O primeiro ocorreu em Savanah (GA), numa visita que fizemos a um museu colonial. Tratava-se de uma casa, onde o que se mostrava eram peças de época como vestuário e mobília. Minha esposa
mostrou-me os entalhes da carcaça de um cravo. Quando eu estava observando, ouvi: "Por favor, não toque!". Expliquei à guia que eu era cego e que tinha pago para "ver o que todos viam. Não fui atendido, o que provocou indignação no grupo de
estudantes a que pertencia. O segundo ocorreu no museu de arte medieval "the Cloisters" em New York. Para evitar confusão, dirigi-me à administração para pedir permissão para tatear os objetos. Concederam, porém, com a condição de que eu me
limitasse aos de pedra. O primeiro que fui observar era um misto de quadro com escultura, onde o relevo de alabastro era mais fino que uma casca de ovo. Era tão delicado que eu mesmo optei por não tocar. Por outro lado havia trabalhos de
algumas centenas de quilos em que não podia pôr a mão por serem de madeira.
Outra curiosidade é que o melhor órgão do ser humano para observações táteis é a língua. Os cegos tendem a colocar sobre ela os objetos pequenos ou de difícil
análise, pois isso os faz parecer muito maiores e detalahados. O leitor poderá fazer a experiência tateando seus próprios dentes e notará que à lingua, eles parecem muito maiores do que na realidade são.

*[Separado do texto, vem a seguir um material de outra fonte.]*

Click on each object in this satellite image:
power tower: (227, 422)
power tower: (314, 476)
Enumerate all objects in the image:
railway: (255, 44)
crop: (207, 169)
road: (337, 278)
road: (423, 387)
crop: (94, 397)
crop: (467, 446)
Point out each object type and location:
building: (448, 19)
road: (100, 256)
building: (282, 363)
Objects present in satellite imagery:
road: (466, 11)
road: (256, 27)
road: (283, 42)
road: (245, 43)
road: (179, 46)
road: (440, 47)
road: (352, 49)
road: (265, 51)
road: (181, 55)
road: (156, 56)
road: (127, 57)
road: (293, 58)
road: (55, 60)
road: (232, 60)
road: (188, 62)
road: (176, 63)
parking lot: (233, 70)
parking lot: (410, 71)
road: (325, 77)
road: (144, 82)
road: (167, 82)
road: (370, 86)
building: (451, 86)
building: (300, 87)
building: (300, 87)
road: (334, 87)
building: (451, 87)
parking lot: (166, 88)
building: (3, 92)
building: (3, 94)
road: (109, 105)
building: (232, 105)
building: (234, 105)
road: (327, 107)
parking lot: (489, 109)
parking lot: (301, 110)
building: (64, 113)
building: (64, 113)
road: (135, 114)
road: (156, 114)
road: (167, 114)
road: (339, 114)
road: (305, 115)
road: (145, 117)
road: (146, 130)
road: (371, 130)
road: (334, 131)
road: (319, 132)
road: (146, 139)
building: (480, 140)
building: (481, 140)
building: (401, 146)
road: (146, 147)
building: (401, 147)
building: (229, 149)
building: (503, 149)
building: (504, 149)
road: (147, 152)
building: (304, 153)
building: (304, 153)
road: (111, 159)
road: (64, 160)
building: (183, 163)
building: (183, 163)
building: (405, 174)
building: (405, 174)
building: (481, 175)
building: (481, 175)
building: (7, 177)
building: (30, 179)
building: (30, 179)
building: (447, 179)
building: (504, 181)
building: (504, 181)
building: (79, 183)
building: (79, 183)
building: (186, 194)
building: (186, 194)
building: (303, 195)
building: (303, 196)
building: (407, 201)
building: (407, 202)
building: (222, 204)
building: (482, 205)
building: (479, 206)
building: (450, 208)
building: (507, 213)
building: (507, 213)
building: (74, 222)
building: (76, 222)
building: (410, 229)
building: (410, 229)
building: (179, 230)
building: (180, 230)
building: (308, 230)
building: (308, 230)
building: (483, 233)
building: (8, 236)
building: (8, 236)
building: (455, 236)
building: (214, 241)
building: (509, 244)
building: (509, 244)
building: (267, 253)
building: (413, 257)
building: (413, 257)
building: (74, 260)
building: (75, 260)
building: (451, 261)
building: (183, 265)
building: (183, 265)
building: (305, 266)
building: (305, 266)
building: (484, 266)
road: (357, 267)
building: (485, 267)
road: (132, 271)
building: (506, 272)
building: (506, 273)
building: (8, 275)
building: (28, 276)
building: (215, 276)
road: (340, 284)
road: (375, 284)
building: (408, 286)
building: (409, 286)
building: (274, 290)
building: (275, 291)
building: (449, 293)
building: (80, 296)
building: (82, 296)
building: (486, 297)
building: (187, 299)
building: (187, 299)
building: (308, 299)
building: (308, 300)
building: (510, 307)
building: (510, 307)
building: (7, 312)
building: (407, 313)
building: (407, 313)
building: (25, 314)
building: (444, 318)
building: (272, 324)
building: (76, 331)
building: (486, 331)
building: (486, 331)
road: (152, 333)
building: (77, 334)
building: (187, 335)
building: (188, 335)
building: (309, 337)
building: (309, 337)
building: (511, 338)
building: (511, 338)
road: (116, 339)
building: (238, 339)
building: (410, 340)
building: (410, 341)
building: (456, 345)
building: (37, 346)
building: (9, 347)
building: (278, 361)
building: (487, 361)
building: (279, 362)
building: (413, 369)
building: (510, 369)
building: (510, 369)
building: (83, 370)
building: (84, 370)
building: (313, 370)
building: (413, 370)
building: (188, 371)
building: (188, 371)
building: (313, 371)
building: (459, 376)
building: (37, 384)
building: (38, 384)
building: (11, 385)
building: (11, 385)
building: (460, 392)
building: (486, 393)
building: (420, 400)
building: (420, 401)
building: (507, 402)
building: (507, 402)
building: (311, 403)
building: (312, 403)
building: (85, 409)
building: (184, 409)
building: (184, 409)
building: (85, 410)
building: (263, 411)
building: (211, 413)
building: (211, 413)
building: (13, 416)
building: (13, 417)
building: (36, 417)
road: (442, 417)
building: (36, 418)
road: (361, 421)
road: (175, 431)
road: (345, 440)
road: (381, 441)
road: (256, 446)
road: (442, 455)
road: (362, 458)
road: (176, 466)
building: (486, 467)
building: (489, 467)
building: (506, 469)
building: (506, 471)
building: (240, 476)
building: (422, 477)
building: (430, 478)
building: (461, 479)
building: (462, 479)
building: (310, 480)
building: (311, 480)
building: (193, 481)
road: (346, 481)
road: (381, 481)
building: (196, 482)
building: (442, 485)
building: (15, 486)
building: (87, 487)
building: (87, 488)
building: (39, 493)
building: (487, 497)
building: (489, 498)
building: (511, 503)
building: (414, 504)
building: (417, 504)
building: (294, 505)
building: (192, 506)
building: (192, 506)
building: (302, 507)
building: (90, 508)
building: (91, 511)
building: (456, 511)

Um fenômeno que precisa ser
entendido com precisão é o que se chama de visão de sombra. Os morcegos, como todos devem saber, têm os olhos atrofiados. Orientam-se assobiando e analisando auditivamente os reflexos das ondas que eles emitem. Foi daí que os cientistas
desenvolveram os radares. Aproximadamente vinte porcento dos cegos possuem essa capacidade. Obviamente, eles não assobiam o tempo todo para se orientar mas usam os ruídos do meio para analisar os reflexos. Assim, podem detectar objetos
volumosos que sejam de altura maior ou igual à sua. Eles, portanto, são privilegiados em termos de locomoção porque não esbarram em portas fechadas, postes, placas etc. Na verdade, eles podem tocar tais objetos, porém, sem grandes danos
porque sabem que algo está lá. Isso, no entanto, não é infalível porque qualquer queda da capacidade auditiva (resfriados, mudanças bruscas de altitude e outras causas) torna-os totalmente incapazes de tal persepção. O problema piora quando
a queda de eficiência ocorre em um só ouvido, pois o cego passa a se comportar como se houvesse uma parede daquele lado e tende a se desviar para o lado oposto, prejudicando sua locomoção. É, também, por isso que, quando a idade avança, os
deficientes visuais precisam usar um aparelho auditivo de cada lado e não um só como fazem os videntes. Isso nem sempre é compreendido pelos médicos, principalmente os especialistas.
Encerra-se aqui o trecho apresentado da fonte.